**Data records**
━━━━━━━━━━━━━━━━━━━━━━━━━━━━━━

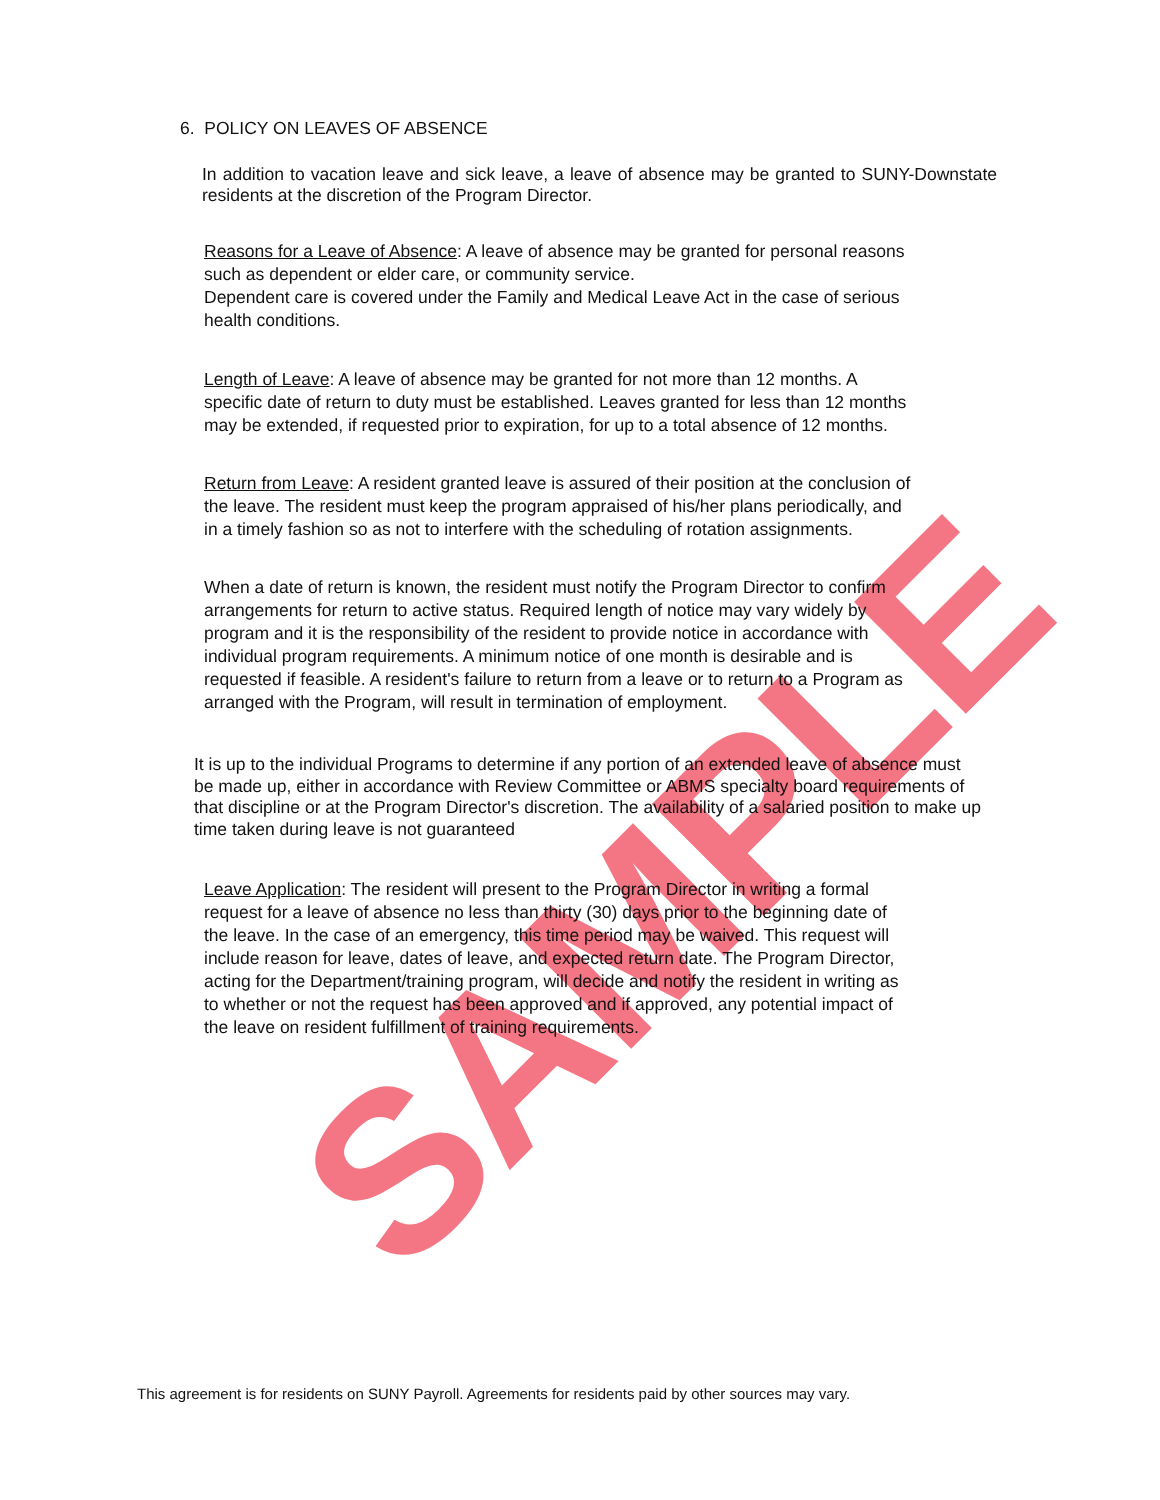SAMPLE
6. POLICY ON LEAVES OF ABSENCE
In addition to vacation leave and sick leave, a leave of absence may be granted to SUNY-Downstate residents at the discretion of the Program Director.
Reasons for a Leave of Absence: A leave of absence may be granted for personal reasons such as dependent or elder care, or community service.
Dependent care is covered under the Family and Medical Leave Act in the case of serious health conditions.
Length of Leave: A leave of absence may be granted for not more than 12 months. A specific date of return to duty must be established. Leaves granted for less than 12 months may be extended, if requested prior to expiration, for up to a total absence of 12 months.
Return from Leave: A resident granted leave is assured of their position at the conclusion of the leave. The resident must keep the program appraised of his/her plans periodically, and in a timely fashion so as not to interfere with the scheduling of rotation assignments.
When a date of return is known, the resident must notify the Program Director to confirm arrangements for return to active status. Required length of notice may vary widely by program and it is the responsibility of the resident to provide notice in accordance with individual program requirements. A minimum notice of one month is desirable and is requested if feasible. A resident's failure to return from a leave or to return to a Program as arranged with the Program, will result in termination of employment.
It is up to the individual Programs to determine if any portion of an extended leave of absence must be made up, either in accordance with Review Committee or ABMS specialty board requirements of that discipline or at the Program Director's discretion. The availability of a salaried position to make up time taken during leave is not guaranteed
Leave Application: The resident will present to the Program Director in writing a formal request for a leave of absence no less than thirty (30) days prior to the beginning date of the leave. In the case of an emergency, this time period may be waived. This request will include reason for leave, dates of leave, and expected return date. The Program Director, acting for the Department/training program, will decide and notify the resident in writing as to whether or not the request has been approved and if approved, any potential impact of the leave on resident fulfillment of training requirements.
This agreement is for residents on SUNY Payroll. Agreements for residents paid by other sources may vary.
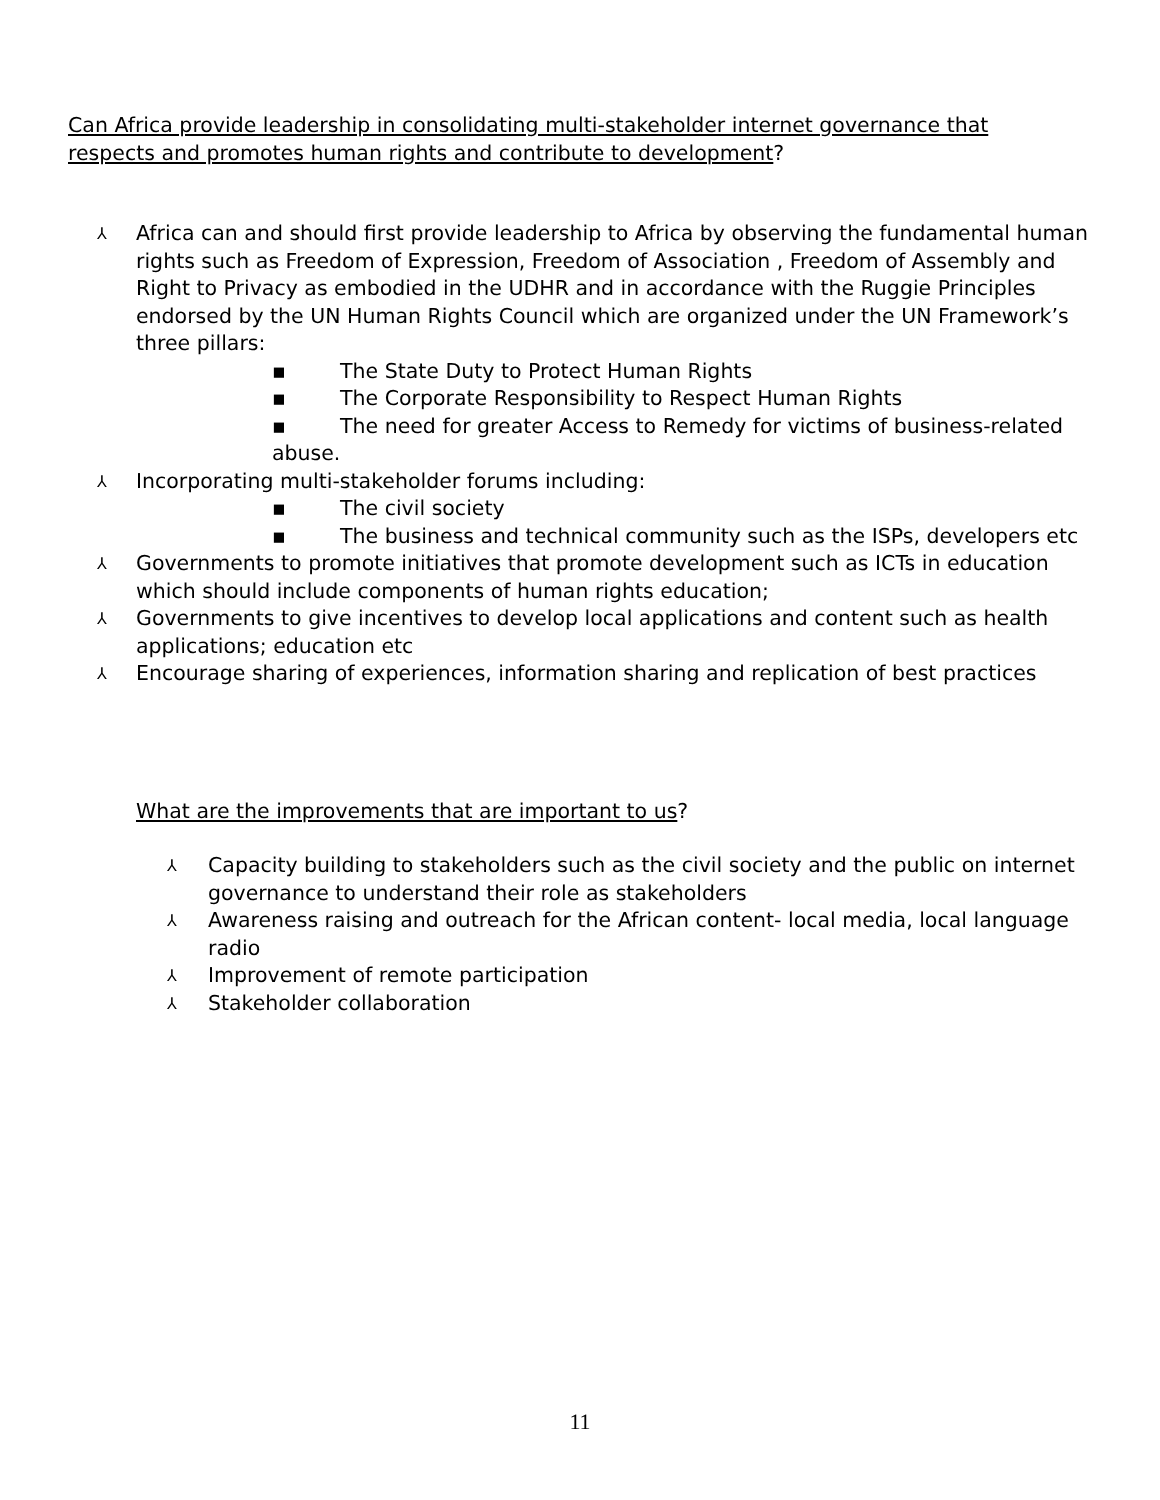Can Africa provide leadership in consolidating multi-stakeholder internet governance that respects and promotes human rights and contribute to development?
⅄ Africa can and should first provide leadership to Africa by observing the fundamental human rights such as Freedom of Expression, Freedom of Association , Freedom of Assembly and Right to Privacy as embodied in the UDHR and in accordance with the Ruggie Principles endorsed by the UN Human Rights Council which are organized under the UN Framework’s three pillars:
▪ The State Duty to Protect Human Rights
▪ The Corporate Responsibility to Respect Human Rights
▪ The need for greater Access to Remedy for victims of business-related abuse.
⅄ Incorporating multi-stakeholder forums including:
▪ The civil society
▪ The business and technical community such as the ISPs, developers etc
⅄ Governments to promote initiatives that promote development such as ICTs in education which should include components of human rights education;
⅄ Governments to give incentives to develop local applications and content such as health applications; education etc
⅄ Encourage sharing of experiences, information sharing and replication of best practices
What are the improvements that are important to us?
⅄ Capacity building to stakeholders such as the civil society and the public on internet governance to understand their role as stakeholders
⅄ Awareness raising and outreach for the African content- local media, local language radio
⅄ Improvement of remote participation
⅄ Stakeholder collaboration
11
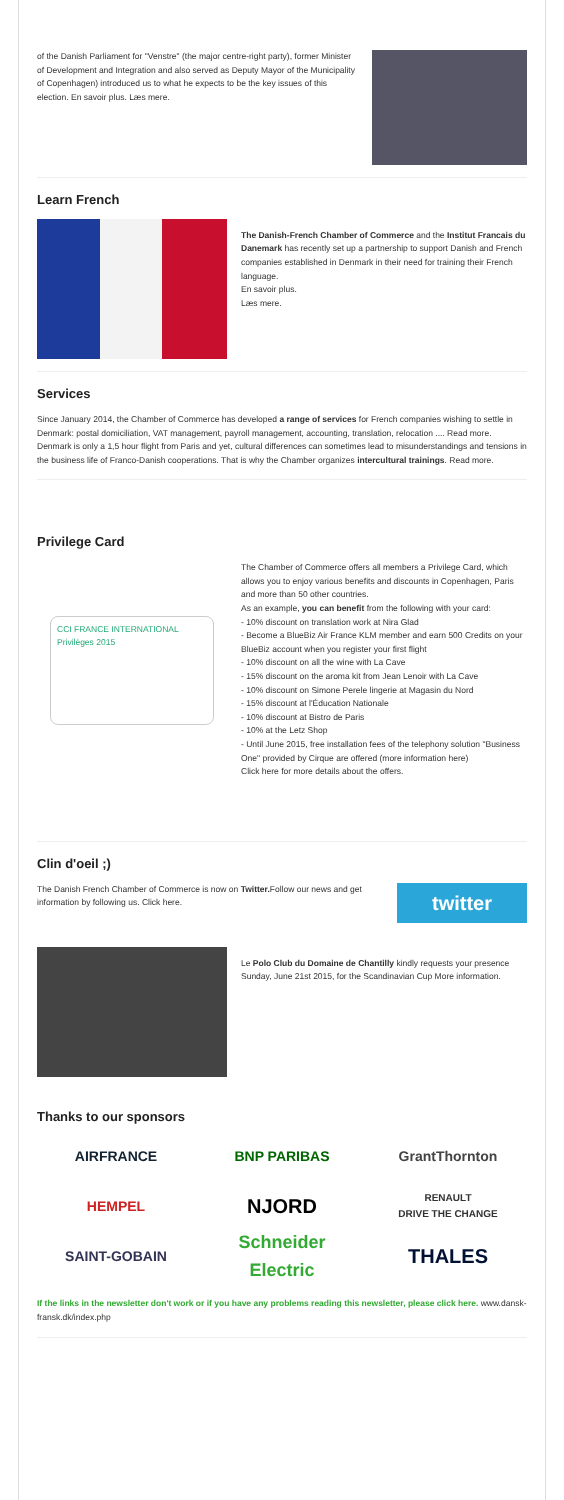of the Danish Parliament for "Venstre" (the major centre-right party), former Minister of Development and Integration and also served as Deputy Mayor of the Municipality of Copenhagen) introduced us to what he expects to be the key issues of this election. En savoir plus. Læs mere.
Learn French
The Danish-French Chamber of Commerce and the Institut Francais du Danemark has recently set up a partnership to support Danish and French companies established in Denmark in their need for training their French language.
En savoir plus.
Læs mere.
Services
Since January 2014, the Chamber of Commerce has developed a range of services for French companies wishing to settle in Denmark: postal domiciliation, VAT management, payroll management, accounting, translation, relocation .... Read more.
Denmark is only a 1,5 hour flight from Paris and yet, cultural differences can sometimes lead to misunderstandings and tensions in the business life of Franco-Danish cooperations. That is why the Chamber organizes intercultural trainings. Read more.
Privilege Card
CCI FRANCE INTERNATIONAL
Privilèges 2015
The Chamber of Commerce offers all members a Privilege Card, which allows you to enjoy various benefits and discounts in Copenhagen, Paris and more than 50 other countries.
As an example, you can benefit from the following with your card:
- 10% discount on translation work at Nira Glad
- Become a BlueBiz Air France KLM member and earn 500 Credits on your BlueBiz account when you register your first flight
- 10% discount on all the wine with La Cave
- 15% discount on the aroma kit from Jean Lenoir with La Cave
- 10% discount on Simone Perele lingerie at Magasin du Nord
- 15% discount at l'Éducation Nationale
- 10% discount at Bistro de Paris
- 10% at the Letz Shop
- Until June 2015, free installation fees of the telephony solution "Business One" provided by Cirque are offered (more information here)
Click here for more details about the offers.
Clin d'oeil ;)
The Danish French Chamber of Commerce is now on Twitter. Follow our news and get information by following us. Click here.
twitter
Le Polo Club du Domaine de Chantilly kindly requests your presence Sunday, June 21st 2015, for the Scandinavian Cup More information.
Thanks to our sponsors
AIRFRANCE
BNP PARIBAS
GrantThornton
HEMPEL
NJORD
RENAULT
DRIVE THE CHANGE
SAINT-GOBAIN
Schneider Electric
THALES
If the links in the newsletter don't work or if you have any problems reading this newsletter, please click here. www.dansk-fransk.dk/index.php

━━━━━━━━━━━━━━━━━━━━━━━━━━━━━━

**Task brief**
Please state how many lines in the listing above hold the string "which", and nothing more.

**Solution to this task**
3